1517. ZTI-01 Treatment Improves Survival of Animals Infected with Multidrug Resistant Pseudomonas aeruginosa
Session: Poster Abstract Session: Preclinical Study with New Antibiotics and Antifungals
Friday, October 6, 2017
Room: Poster Hall CD
Posters
  • ID Week Poster UofL final.pdf (841.8 kB)
  • Background: ZTI-01 (fosfomycin, FOS, for injection) is currently under US development to treat complicated urinary tract infections. ZTI-01 is unique compared to other antimicrobials in that it inhibits an early step in cell wall synthesis via covalent binding to MurA. ZTI-01 demonstrates broad in vitro activity against Gram-negative (GN) and -positive (GP) bacteria, including multidrug-resistant (MDR) organisms. Our study goals were to determine the efficacy of ZTI-01 as a monotherapy or in combination with meropenem against MDR Pseudomonas aeruginosa in a preclinical model of pulmonary infection.

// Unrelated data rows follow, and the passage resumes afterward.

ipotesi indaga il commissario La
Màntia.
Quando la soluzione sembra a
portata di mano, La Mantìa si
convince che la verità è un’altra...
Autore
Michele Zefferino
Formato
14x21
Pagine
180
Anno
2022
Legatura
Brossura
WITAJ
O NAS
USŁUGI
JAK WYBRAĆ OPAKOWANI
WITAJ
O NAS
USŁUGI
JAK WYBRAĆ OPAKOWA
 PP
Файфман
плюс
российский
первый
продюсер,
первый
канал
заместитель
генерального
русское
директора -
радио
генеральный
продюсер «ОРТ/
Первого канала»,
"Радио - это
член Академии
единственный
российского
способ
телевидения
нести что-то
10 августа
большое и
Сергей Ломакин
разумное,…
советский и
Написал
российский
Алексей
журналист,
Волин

    Methods: 8 week old neutropenic mice were infected with a MDR strain of P. aeruginosa via intubation-mediated intratracheal (IMIT) instillation. Three hours after instillation, mice received treatment with ZTI-01, meropenem, or ZTI-01 plus meropenem (combination therapy) q8h for 5 days. Mice were monitored every 8 h for 7 days for development of disease and moribund animals were humanely euthanized. Lungs and spleens were harvested at euthanasia, or at 7 days for survivors, and processed for bacterial enumeration and development of pathology.

    Results: Mice were challenged with a lethal dose of P. aeruginosa UNC-D. Mock treated animals succumbed to infection within 36 h post-infection. Animals that received 6 g/kg/day ZTI-01 showed an increase in the MTD (52 h) and 25% of the cohort were protected from lethal disease. Combining ZTI-01 with meropenem resulted in a significant increase in survival (≥75% of cohorts survived infection). Combination therapy also significantly decreased bacterial numbers in the lungs and inhibited dissemination to the spleens. Furthermore, animals receiving combination therapy were protected from significant inflammation in the lungs and the development of pneumonia.

    Conclusion: Here we report that combination therapy with ZTI-01 and meropenem provides significant improvements in all disease manifestations over treatment with each drug individually in a preclinical model for pulmonary infection with MDR P. aeruginosa. These data strongly support further evaluation of ZTI-01 in combination with other antibiotics as potential therapies against pulmonary infections with MDR bacteria.

    Matthew B Lawrenz, PhD1, Ashley Eb denDekker, BS, RLAT, LVT2, Daniel E Cramer, PhD2, Jon D Gabbard, PhD2, Kathryn M Lafoe, BS, RALAT2, Tia L Pfeffer, BA2, Julie B Sotsky, PhD2, Carol D Vanover, RLAT2, Evelyn J. Ellis-Grosse, PhD3 and Jonathan M Warawa, PhD1, (1)Center for Predictive Medicine for Biodefense and Emerging Infectious Diseases, Department of Microbiology and Immunology, University of Louisville School of Medicine, Louisville, KY, (2)Center for Predictive Medicine for Biodefense and Emerging Infectious Diseases, University of Louisville School of Medicine, Louisville, KY, (3)Zavante Therapeutics, Inc., San Diego, CA

    Disclosures:

    M. B. Lawrenz, None

    A. E. denDekker, None

    D. E. Cramer, None

    J. D. Gabbard, None

    K. M. Lafoe, None

    T. L. Pfeffer, None

    J. B. Sotsky, None

    C. D. Vanover, None

    E. J. Ellis-Grosse, Zavante Therapeutics, Inc.: Employee and Shareholder , Salary

    J. M. Warawa, None

    Findings in the abstracts are embargoed until 12:01 a.m. PDT, Wednesday Oct. 4th with the exception of research findings presented at the IDWeek press conferences.